*** Source extract Section Begins ***
Voegelin writes that the transcendent vision in fact prevents such “misplacements of the ground”: “If the nature of man is to be found in his openness toward a divine Ground, you cannot at the same time see the nature of man in having certain kinds of passions or in having a certain race or pigmentation or something like that.” Openness toward existence and orientation to the Divine, on the other hand, remove certain problems that the genuine philosopher is obliged to solve. Voegelin observes that Plato and Aristotle, for example, both directly addressed the analytical problem that any contingent “end” that a person might identify can become a “means” by adjusting the context – and so on indefinitely.
How does one rein in the indefinite regress? Let it be stipulated hypothetically that man’s highest value is reason, while leaving the term undefined. When a man wants to build a building, in Voegelin’s example, he must “coordinate [his] means to that end… and if that is done adequately we say [he] has proceeded rationally.” Even so, “in a theoretical examination of the problem we cannot be satisfied with the simple coordination of means to end because every end can be conceived into a means by asking, for instance, ‘For what purpose have we built this building?’” When finally, Voegelin writes, we want to know in certainty whether we act rationally we can only determine the answer based on measuring actions against “an ultimate purpose.”
III. In the aftermath of the Montreal lecture that gave rise to the essay “In Search of the Ground,” one of Voegelin’s auditors asked this question: “Is it possible that a synthesis of all the current theories on the structure and operation of the human psyche could produce a new concept of the nature of man? And would this not produce a new ideology?” Voegelin responded: “The nature of man is in principle known. You can’t produce by new insights a new nature of man. The nature of man is openness to transcendence.” The questioner returned: “If the nature of man is known, it doesn’t seem to be known well enough to be controlled.” Voegelin responded again: “You can’t control openness toward transcendence, because that’s controlled by God.” And a bit further on, after the questioner has solicited the topic of “proof,” Voegelin says: “It has nothing to do with proof. Either openness is a reality and then you can’t prove it – you can’t prove reality; you can only point to it – or it isn’t. Well it is. We know – we have the documents of the experiences… Plato… Saint Augustine… the thornbush episode in Exodus.”
*** Source extract Section Ends ***
» **Prompt 1**
Repeat the passage on Voegelin from "Voegelin writes that" to "so on indefinitely.", word for word.
*** Exercise materials Section Begins ***
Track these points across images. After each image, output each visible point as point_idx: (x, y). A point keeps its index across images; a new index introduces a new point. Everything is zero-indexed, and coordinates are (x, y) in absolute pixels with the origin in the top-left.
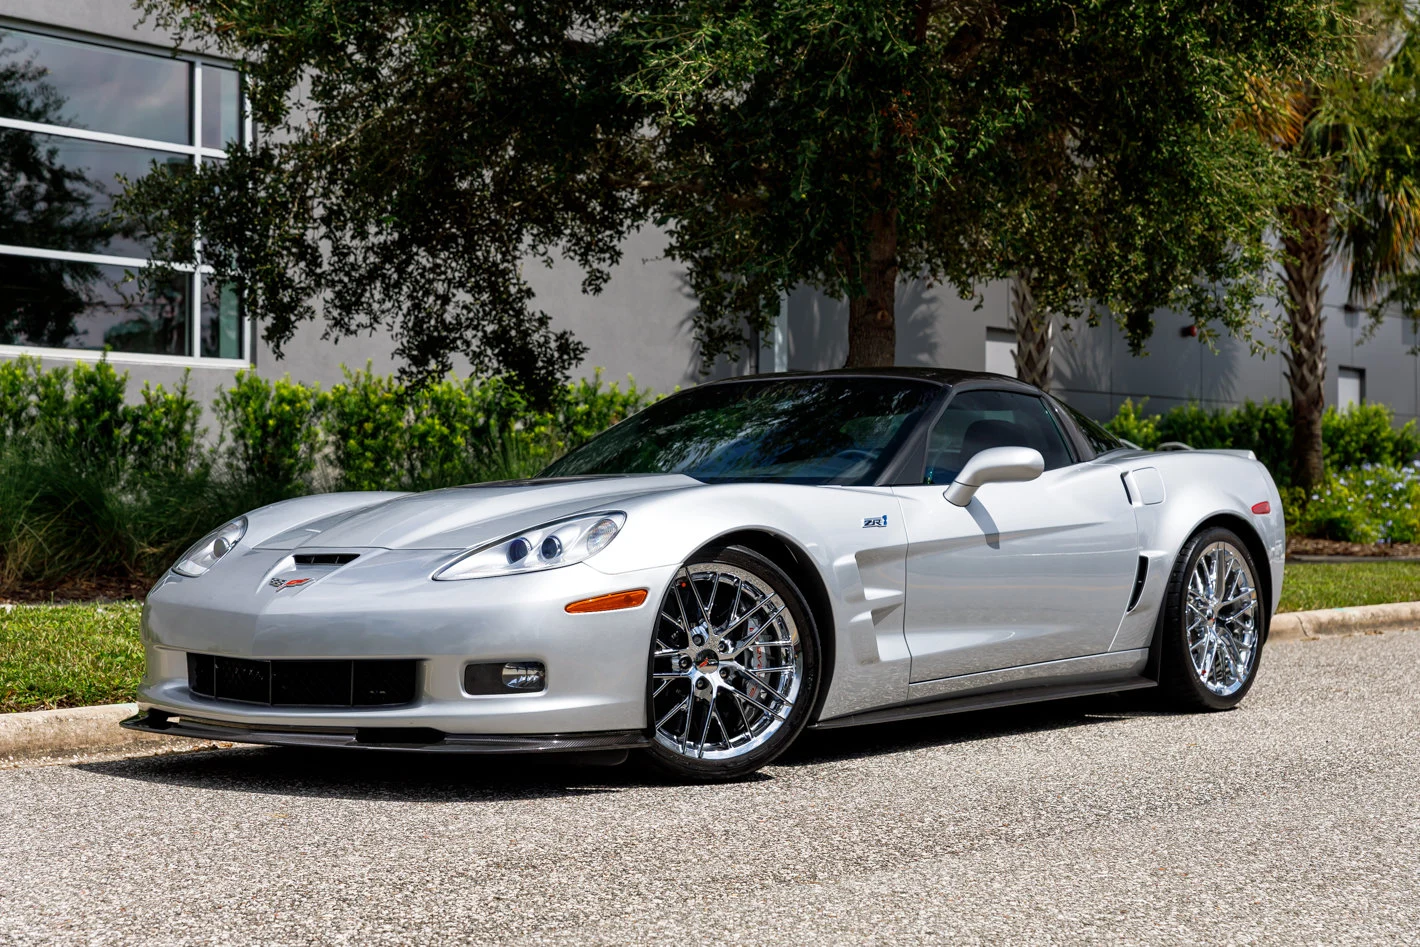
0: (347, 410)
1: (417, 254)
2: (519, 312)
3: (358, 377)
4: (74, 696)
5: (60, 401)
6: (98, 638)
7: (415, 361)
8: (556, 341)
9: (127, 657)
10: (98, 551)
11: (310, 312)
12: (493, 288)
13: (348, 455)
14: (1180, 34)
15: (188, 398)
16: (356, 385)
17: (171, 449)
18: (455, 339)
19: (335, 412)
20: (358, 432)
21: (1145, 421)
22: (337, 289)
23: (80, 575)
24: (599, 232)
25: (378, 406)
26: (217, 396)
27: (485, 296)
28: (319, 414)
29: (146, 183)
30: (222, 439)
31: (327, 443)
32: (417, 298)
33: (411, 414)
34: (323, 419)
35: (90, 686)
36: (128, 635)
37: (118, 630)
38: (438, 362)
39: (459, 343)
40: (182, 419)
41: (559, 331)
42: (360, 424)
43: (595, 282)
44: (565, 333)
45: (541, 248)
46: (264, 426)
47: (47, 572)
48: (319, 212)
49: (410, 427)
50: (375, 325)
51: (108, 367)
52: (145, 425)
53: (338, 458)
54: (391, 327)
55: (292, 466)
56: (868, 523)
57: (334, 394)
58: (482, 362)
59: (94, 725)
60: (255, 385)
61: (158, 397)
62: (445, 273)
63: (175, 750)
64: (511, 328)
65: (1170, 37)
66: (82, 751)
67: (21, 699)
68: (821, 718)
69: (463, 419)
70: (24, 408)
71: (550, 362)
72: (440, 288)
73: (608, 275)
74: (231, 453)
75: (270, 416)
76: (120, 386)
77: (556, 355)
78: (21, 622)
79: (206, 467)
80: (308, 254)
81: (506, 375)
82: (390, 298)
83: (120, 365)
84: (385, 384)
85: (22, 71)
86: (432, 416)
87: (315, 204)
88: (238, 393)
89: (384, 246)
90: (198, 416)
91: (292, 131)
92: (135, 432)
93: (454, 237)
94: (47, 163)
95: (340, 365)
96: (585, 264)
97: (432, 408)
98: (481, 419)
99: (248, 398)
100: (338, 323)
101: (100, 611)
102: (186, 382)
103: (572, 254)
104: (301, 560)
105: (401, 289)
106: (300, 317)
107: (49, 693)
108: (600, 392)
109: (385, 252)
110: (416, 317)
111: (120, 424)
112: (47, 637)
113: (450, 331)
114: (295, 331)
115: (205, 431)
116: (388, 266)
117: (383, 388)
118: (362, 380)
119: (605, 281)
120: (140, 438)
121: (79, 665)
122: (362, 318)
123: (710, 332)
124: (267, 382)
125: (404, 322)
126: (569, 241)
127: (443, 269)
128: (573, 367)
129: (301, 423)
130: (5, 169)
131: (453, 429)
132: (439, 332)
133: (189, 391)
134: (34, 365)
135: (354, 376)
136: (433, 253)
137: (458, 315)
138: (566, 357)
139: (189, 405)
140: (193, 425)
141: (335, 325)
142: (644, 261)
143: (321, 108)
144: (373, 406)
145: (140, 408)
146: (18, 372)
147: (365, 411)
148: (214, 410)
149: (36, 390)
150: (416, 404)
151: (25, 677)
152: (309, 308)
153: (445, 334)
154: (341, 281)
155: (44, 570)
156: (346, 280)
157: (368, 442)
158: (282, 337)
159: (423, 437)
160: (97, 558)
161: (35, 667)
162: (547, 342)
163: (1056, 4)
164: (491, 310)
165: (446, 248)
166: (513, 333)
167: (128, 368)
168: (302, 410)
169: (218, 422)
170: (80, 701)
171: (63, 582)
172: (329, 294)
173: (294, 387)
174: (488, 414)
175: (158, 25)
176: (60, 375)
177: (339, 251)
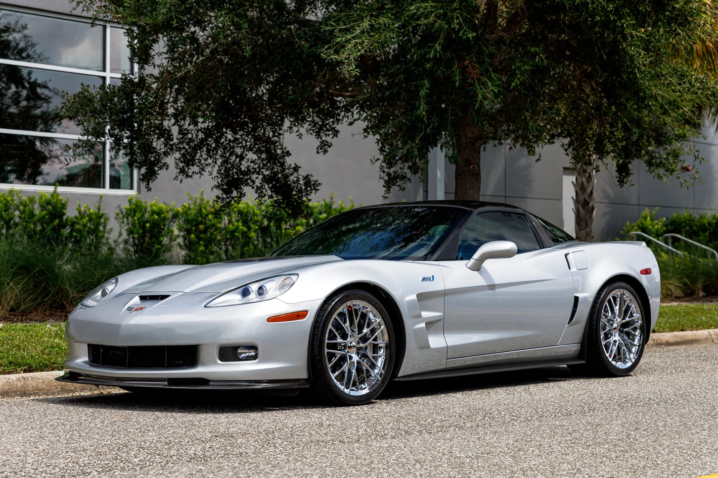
*** Exercise materials Section Ends ***
» **Prompt 2**
Reproduce the records verbatim from their first line through the line with "78: (21, 622)", leaving out the pictures.

» **Exercise solution 1**
Voegelin writes that the transcendent vision in fact prevents such “misplacements of the ground”: “If the nature of man is to be found in his openness toward a divine Ground, you cannot at the same time see the nature of man in having certain kinds of passions or in having a certain race or pigmentation or something like that.” Openness toward existence and orientation to the Divine, on the other hand, remove certain problems that the genuine philosopher is obliged to solve. Voegelin observes that Plato and Aristotle, for example, both directly addressed the analytical problem that any contingent “end” that a person might identify can become a “means” by adjusting the context – and so on indefinitely.

» **Exercise solution 2**
Track these points across images. After each image, output each visible point as point_idx: (x, y). A point keeps its index across images; a new index introduces a new point. Everything is zero-indexed, and coordinates are (x, y) in absolute pixels with the origin in the top-left.
0: (347, 410)
1: (417, 254)
2: (519, 312)
3: (358, 377)
4: (74, 696)
5: (60, 401)
6: (98, 638)
7: (415, 361)
8: (556, 341)
9: (127, 657)
10: (98, 551)
11: (310, 312)
12: (493, 288)
13: (348, 455)
14: (1180, 34)
15: (188, 398)
16: (356, 385)
17: (171, 449)
18: (455, 339)
19: (335, 412)
20: (358, 432)
21: (1145, 421)
22: (337, 289)
23: (80, 575)
24: (599, 232)
25: (378, 406)
26: (217, 396)
27: (485, 296)
28: (319, 414)
29: (146, 183)
30: (222, 439)
31: (327, 443)
32: (417, 298)
33: (411, 414)
34: (323, 419)
35: (90, 686)
36: (128, 635)
37: (118, 630)
38: (438, 362)
39: (459, 343)
40: (182, 419)
41: (559, 331)
42: (360, 424)
43: (595, 282)
44: (565, 333)
45: (541, 248)
46: (264, 426)
47: (47, 572)
48: (319, 212)
49: (410, 427)
50: (375, 325)
51: (108, 367)
52: (145, 425)
53: (338, 458)
54: (391, 327)
55: (292, 466)
56: (868, 523)
57: (334, 394)
58: (482, 362)
59: (94, 725)
60: (255, 385)
61: (158, 397)
62: (445, 273)
63: (175, 750)
64: (511, 328)
65: (1170, 37)
66: (82, 751)
67: (21, 699)
68: (821, 718)
69: (463, 419)
70: (24, 408)
71: (550, 362)
72: (440, 288)
73: (608, 275)
74: (231, 453)
75: (270, 416)
76: (120, 386)
77: (556, 355)
78: (21, 622)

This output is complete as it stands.